L’historien François Jarrige explore, dans son dernier livre « La ronde des bêtes », une facette méconnue de l’histoire industrielle : l’importance du moteur animal, un pilier énergétique souvent ignoré mais crucial, et surtout décarboné, de la révolution industrielle.
Lorsque l’on pense à cette révolution, l’image de la machine à vapeur, propulsant trains, bateaux et usines, émerge naturellement. Pourtant, comme le souligne Jarrige, cette vision est incomplète. Certes, le XIXᵉ siècle est marqué par l’essor des énergies fossiles, mais il a également été le théâtre d’une autre forme d’énergie : celle fournie par les animaux. Une force motrice qui, contrairement à ce que l’on pourrait penser, a profondément façonné la modernité industrielle.

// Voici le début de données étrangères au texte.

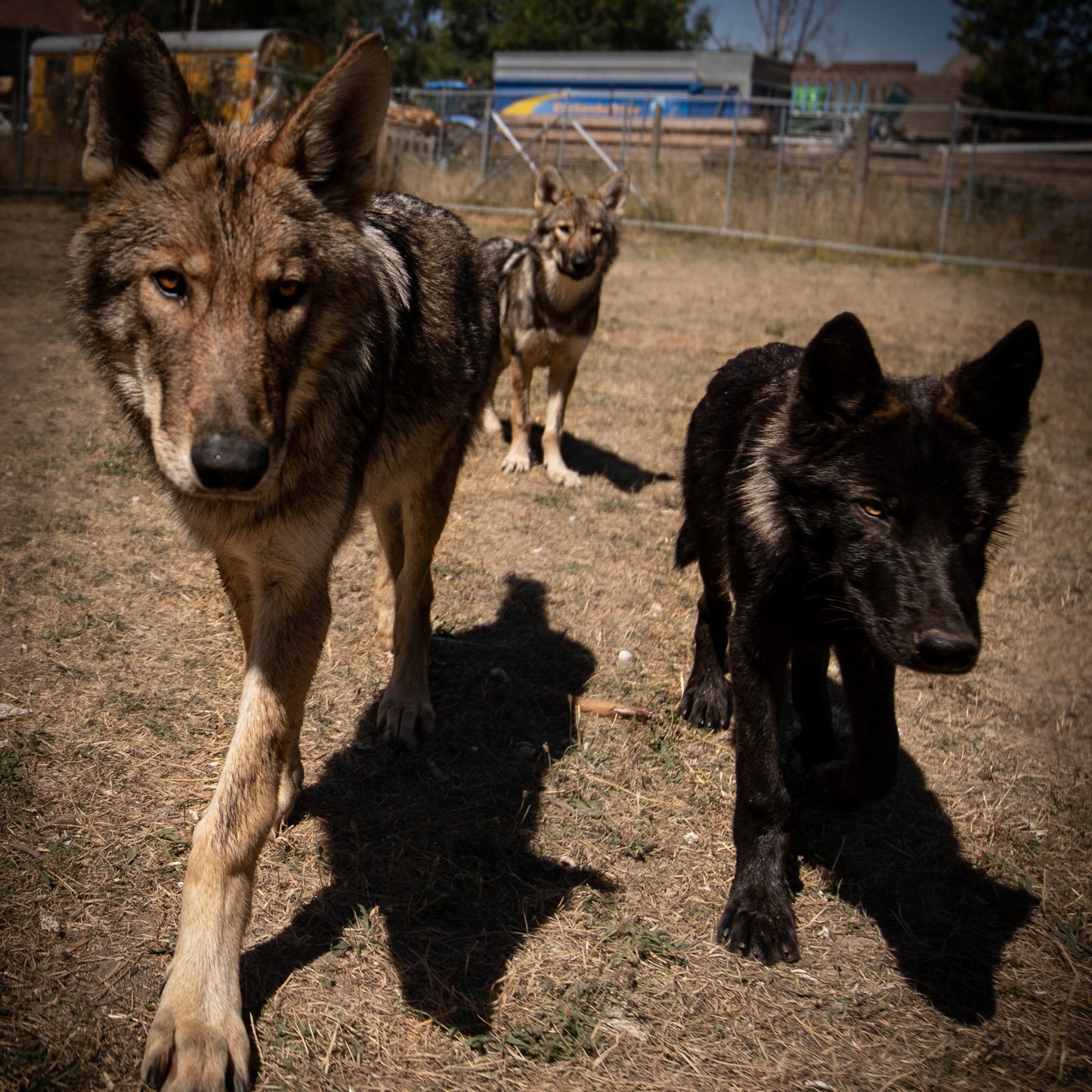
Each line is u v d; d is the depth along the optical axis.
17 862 2.79
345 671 4.08
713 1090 2.46
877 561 2.72
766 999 2.78
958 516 2.71
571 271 6.44
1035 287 17.77
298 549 2.62
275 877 2.93
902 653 2.62
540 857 3.20
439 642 4.40
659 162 22.48
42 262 10.86
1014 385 2.78
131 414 2.71
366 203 2.80
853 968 2.95
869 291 15.45
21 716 3.40
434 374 3.62
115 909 2.70
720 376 4.01
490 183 21.25
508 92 26.84
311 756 3.54
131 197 2.48
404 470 3.59
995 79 32.84
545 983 2.71
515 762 3.67
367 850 3.10
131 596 4.29
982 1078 2.61
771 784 3.04
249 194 2.44
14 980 2.43
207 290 2.36
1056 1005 2.88
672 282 14.89
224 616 4.25
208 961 2.30
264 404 2.31
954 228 20.16
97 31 19.14
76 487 5.26
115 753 3.31
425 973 2.67
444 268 3.88
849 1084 2.54
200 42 19.16
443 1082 2.37
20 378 6.98
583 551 5.52
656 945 2.89
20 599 4.10
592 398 8.46
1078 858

En moins de 500 pages, François Jarrige, maître de conférences à l’université de Bourgogne, retrace l’histoire fascinante de ces « animaux prolétaires », utilisés comme moteurs économiques. Bien avant l’ère des combustibles fossiles, ces bêtes ont occupé une place centrale dans l’économie occidentale, un rôle qui s’étend de l’Antiquité jusqu’à la veille de la Première Guerre mondiale, moment où leur usage a progressivement décliné.
Qu’il s’agisse de chevaux, bœufs, ânes ou mulets, ces animaux étaient des moteurs « low-tech » avant l’heure, peu coûteux et facilement réparables. Ils ont joué un rôle clé dans des secteurs variés, des mines à l’agriculture en passant par le textile et la sidérurgie. Au XIXᵉ siècle, des « roues à chien » actionnaient les meules des cloutiers, tandis que dans les fermes, les chevaux étaient sollicités pour toutes sortes de tâches, de la fabrication du cidre à l’irrigation des champs. Dans ce contexte, s’est formé un univers de collaboration entre humains et animaux, marqué par l’exploitation, certes, mais aussi par un certain partage du travail.
Auteur reconnu pour son travail sur les énergies alternatives, Jarrige tente, à travers **La ronde des bêtes**, de remettre en lumière cette technique oubliée, rarement évoquée dans les débats sur la transition écologique, bien qu’elle ait, selon lui, encore un potentiel pour nous aider à sortir de notre dépendance aux énergies fossiles. Pourtant, si le moteur animal pourrait, pour certains usages limités, intégrer un mix énergétique décarboné, son histoire reste avant tout celle d’une « ex-novation », un processus de déclin technologique.
Relégué aux marges par les énergies fossiles, critiqué pour son manque de rapidité et d’efficacité, le moteur animal est devenu, au tournant du XXᵉ siècle, un symbole d’arriération technologique, voué à disparaître dans les musées.